DOCUMENT SEGMENT:

▶

ProgramBytes includes a program_version (u16) field:

• In this profile, program_version MUST be 1.
• Any future incompatible change to the layout of ProgramBytes under the same profile ID MUST be reflected by a new program_version value (and corresponding decoder support).
• Adding fields in a backward-compatible, strictly-append-only way SHOULD be done via a new encoding profile rather than overloading program_version = 1.

Decoders MUST reject any program_version they do not implement.

---

3. Logical Model Reference

For convenience, the logical types from PEL/PROGRAM-DAG/1 are restated informally (normative source remains that document):

OperationId {
  name:    string
  version: uint32
}

DagInputExternal {
  input_index: uint32
}

DagInputNode {
  node_id:      NodeId   // uint32
  output_index: uint32
}

DagInput =
    DagInputExternal
  | DagInputNode

Node {
  id:      NodeId        // uint32
  op:      OperationId
  inputs:  list<DagInput>
  params:  Params        // abstract; serialized as ParamsBytes in this profile
}

RootRef {
  node_id:      NodeId   // uint32
  output_index: uint32
}

Program {
  nodes: list<Node>
  roots: list<RootRef>
}

NodeId = uint32

PEL/PROGRAM-DAG/1 further defines:

• Structural validity rules (unique NodeIds, acyclicity, etc.).
• Canonical topological order of Nodes.

This encoding profile assumes the logical model and validity rules as given there. It does not re-check them at the encoding-layer; that is scheme-level responsibility.

---

4. Program Encoding

4.1 Program header and overall layout

The canonical encoding of a Program value is:

ProgramBytes ::
  program_version (u16)
  node_count      (u32)
  nodes           (NodeBytes[0..node_count-1])
  root_count      (u32)
  roots           (RootRefBytes[0..root_count-1])

Constraints:

• program_version MUST currently be 1.

  Decoders:

  • MUST accept program_version = 1.
  • MUST reject any other value as an unsupported encoding version.

• node_count and root_count are the number of elements in the corresponding lists.

• nodes MUST be encoded in the canonical topological order defined in PEL/PROGRAM-DAG/1 §4. Encoders MUST perform this ordering; decoders MAY rely on it but are not required to re-check DAG properties.

• roots MUST be encoded in the same order as the logical Program.roots list.

4.2 Node encoding

Each Node is encoded as:

NodeBytes ::
  node_id       (u32)

◀

GIVEN TASK 1: Filter the records, keeping every line that contains the string "kern".

INFORMATION SUPPLIED:
▶

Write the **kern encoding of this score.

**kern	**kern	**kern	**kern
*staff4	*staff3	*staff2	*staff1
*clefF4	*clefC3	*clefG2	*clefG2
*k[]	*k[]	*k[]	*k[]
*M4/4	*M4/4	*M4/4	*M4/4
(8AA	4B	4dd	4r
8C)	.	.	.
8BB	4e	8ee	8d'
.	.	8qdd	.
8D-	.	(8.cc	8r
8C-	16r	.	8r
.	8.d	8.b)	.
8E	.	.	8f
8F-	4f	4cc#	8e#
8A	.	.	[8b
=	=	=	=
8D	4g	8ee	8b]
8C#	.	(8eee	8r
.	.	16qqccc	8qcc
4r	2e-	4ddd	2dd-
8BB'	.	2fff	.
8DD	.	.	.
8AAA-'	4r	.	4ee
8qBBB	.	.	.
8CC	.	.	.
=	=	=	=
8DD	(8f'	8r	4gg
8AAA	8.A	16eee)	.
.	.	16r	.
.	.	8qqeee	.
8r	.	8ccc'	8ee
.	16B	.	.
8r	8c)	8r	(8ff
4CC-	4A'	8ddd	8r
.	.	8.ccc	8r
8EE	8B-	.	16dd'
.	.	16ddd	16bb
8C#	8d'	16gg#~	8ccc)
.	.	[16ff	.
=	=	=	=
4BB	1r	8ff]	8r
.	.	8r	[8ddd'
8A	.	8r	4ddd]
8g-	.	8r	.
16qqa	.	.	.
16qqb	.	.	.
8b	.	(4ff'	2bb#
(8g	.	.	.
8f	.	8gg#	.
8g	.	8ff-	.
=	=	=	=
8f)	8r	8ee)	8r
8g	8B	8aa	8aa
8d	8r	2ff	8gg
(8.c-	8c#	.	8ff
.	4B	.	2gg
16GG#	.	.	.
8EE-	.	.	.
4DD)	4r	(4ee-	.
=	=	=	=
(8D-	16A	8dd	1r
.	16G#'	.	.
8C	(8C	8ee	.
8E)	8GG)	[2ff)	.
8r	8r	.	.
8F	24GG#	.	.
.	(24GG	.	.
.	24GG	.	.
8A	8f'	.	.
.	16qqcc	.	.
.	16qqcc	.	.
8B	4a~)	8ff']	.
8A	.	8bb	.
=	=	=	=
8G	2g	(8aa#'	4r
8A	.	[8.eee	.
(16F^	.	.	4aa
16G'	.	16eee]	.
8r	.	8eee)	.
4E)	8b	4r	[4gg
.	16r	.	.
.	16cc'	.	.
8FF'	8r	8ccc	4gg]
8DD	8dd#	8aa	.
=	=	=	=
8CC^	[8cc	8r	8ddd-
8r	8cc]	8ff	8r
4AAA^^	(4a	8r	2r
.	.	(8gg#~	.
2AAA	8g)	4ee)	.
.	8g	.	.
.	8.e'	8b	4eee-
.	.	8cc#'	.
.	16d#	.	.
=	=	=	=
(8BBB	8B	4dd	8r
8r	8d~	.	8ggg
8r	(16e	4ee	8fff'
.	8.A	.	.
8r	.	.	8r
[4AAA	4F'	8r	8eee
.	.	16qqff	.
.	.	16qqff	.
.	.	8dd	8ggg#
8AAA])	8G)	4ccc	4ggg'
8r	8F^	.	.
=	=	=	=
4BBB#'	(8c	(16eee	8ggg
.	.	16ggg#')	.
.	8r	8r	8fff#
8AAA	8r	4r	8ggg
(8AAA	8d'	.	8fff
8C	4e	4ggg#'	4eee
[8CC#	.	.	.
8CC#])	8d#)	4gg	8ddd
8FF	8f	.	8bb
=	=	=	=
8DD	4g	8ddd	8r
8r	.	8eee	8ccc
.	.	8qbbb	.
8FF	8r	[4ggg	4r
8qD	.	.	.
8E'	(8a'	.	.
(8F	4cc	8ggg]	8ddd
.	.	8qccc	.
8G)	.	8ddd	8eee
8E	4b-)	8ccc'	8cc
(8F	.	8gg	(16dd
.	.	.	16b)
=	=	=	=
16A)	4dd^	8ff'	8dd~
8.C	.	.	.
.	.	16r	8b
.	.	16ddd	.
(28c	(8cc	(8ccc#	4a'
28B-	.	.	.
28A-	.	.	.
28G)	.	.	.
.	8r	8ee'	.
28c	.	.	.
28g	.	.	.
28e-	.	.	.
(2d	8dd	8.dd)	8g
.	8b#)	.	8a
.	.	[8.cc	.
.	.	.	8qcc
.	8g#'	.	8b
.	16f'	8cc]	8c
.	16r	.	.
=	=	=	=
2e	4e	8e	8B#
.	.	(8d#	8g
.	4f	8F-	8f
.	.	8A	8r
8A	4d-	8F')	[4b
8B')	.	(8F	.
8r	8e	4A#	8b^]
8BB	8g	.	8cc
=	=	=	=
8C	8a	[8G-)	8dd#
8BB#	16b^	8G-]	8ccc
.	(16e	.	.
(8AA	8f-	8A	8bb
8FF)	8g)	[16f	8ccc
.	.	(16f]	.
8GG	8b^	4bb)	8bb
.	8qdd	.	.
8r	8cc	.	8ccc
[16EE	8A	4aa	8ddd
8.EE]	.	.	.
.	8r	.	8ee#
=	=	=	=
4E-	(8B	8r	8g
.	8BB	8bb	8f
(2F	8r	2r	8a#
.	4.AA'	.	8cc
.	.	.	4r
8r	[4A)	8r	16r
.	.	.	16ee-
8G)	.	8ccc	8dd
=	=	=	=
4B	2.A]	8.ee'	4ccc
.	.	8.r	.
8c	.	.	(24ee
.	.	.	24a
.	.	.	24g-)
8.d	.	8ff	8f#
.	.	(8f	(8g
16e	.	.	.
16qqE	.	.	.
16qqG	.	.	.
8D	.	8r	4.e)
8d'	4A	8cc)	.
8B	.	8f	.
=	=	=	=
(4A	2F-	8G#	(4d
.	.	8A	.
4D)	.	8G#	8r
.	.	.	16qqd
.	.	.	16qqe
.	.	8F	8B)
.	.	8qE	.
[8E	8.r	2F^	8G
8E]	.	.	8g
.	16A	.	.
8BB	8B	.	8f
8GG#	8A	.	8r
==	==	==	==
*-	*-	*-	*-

◀

GIVEN TASK 2: According to the encoding profile, in what order must nodes be encoded in ProgramBytes?

EXERCISE OUTPUT 1:
Write the **kern encoding of this score.
**kern	**kern	**kern	**kern

EXERCISE OUTPUT 2: In the canonical topological order defined in PEL/PROGRAM-DAG/1 §4.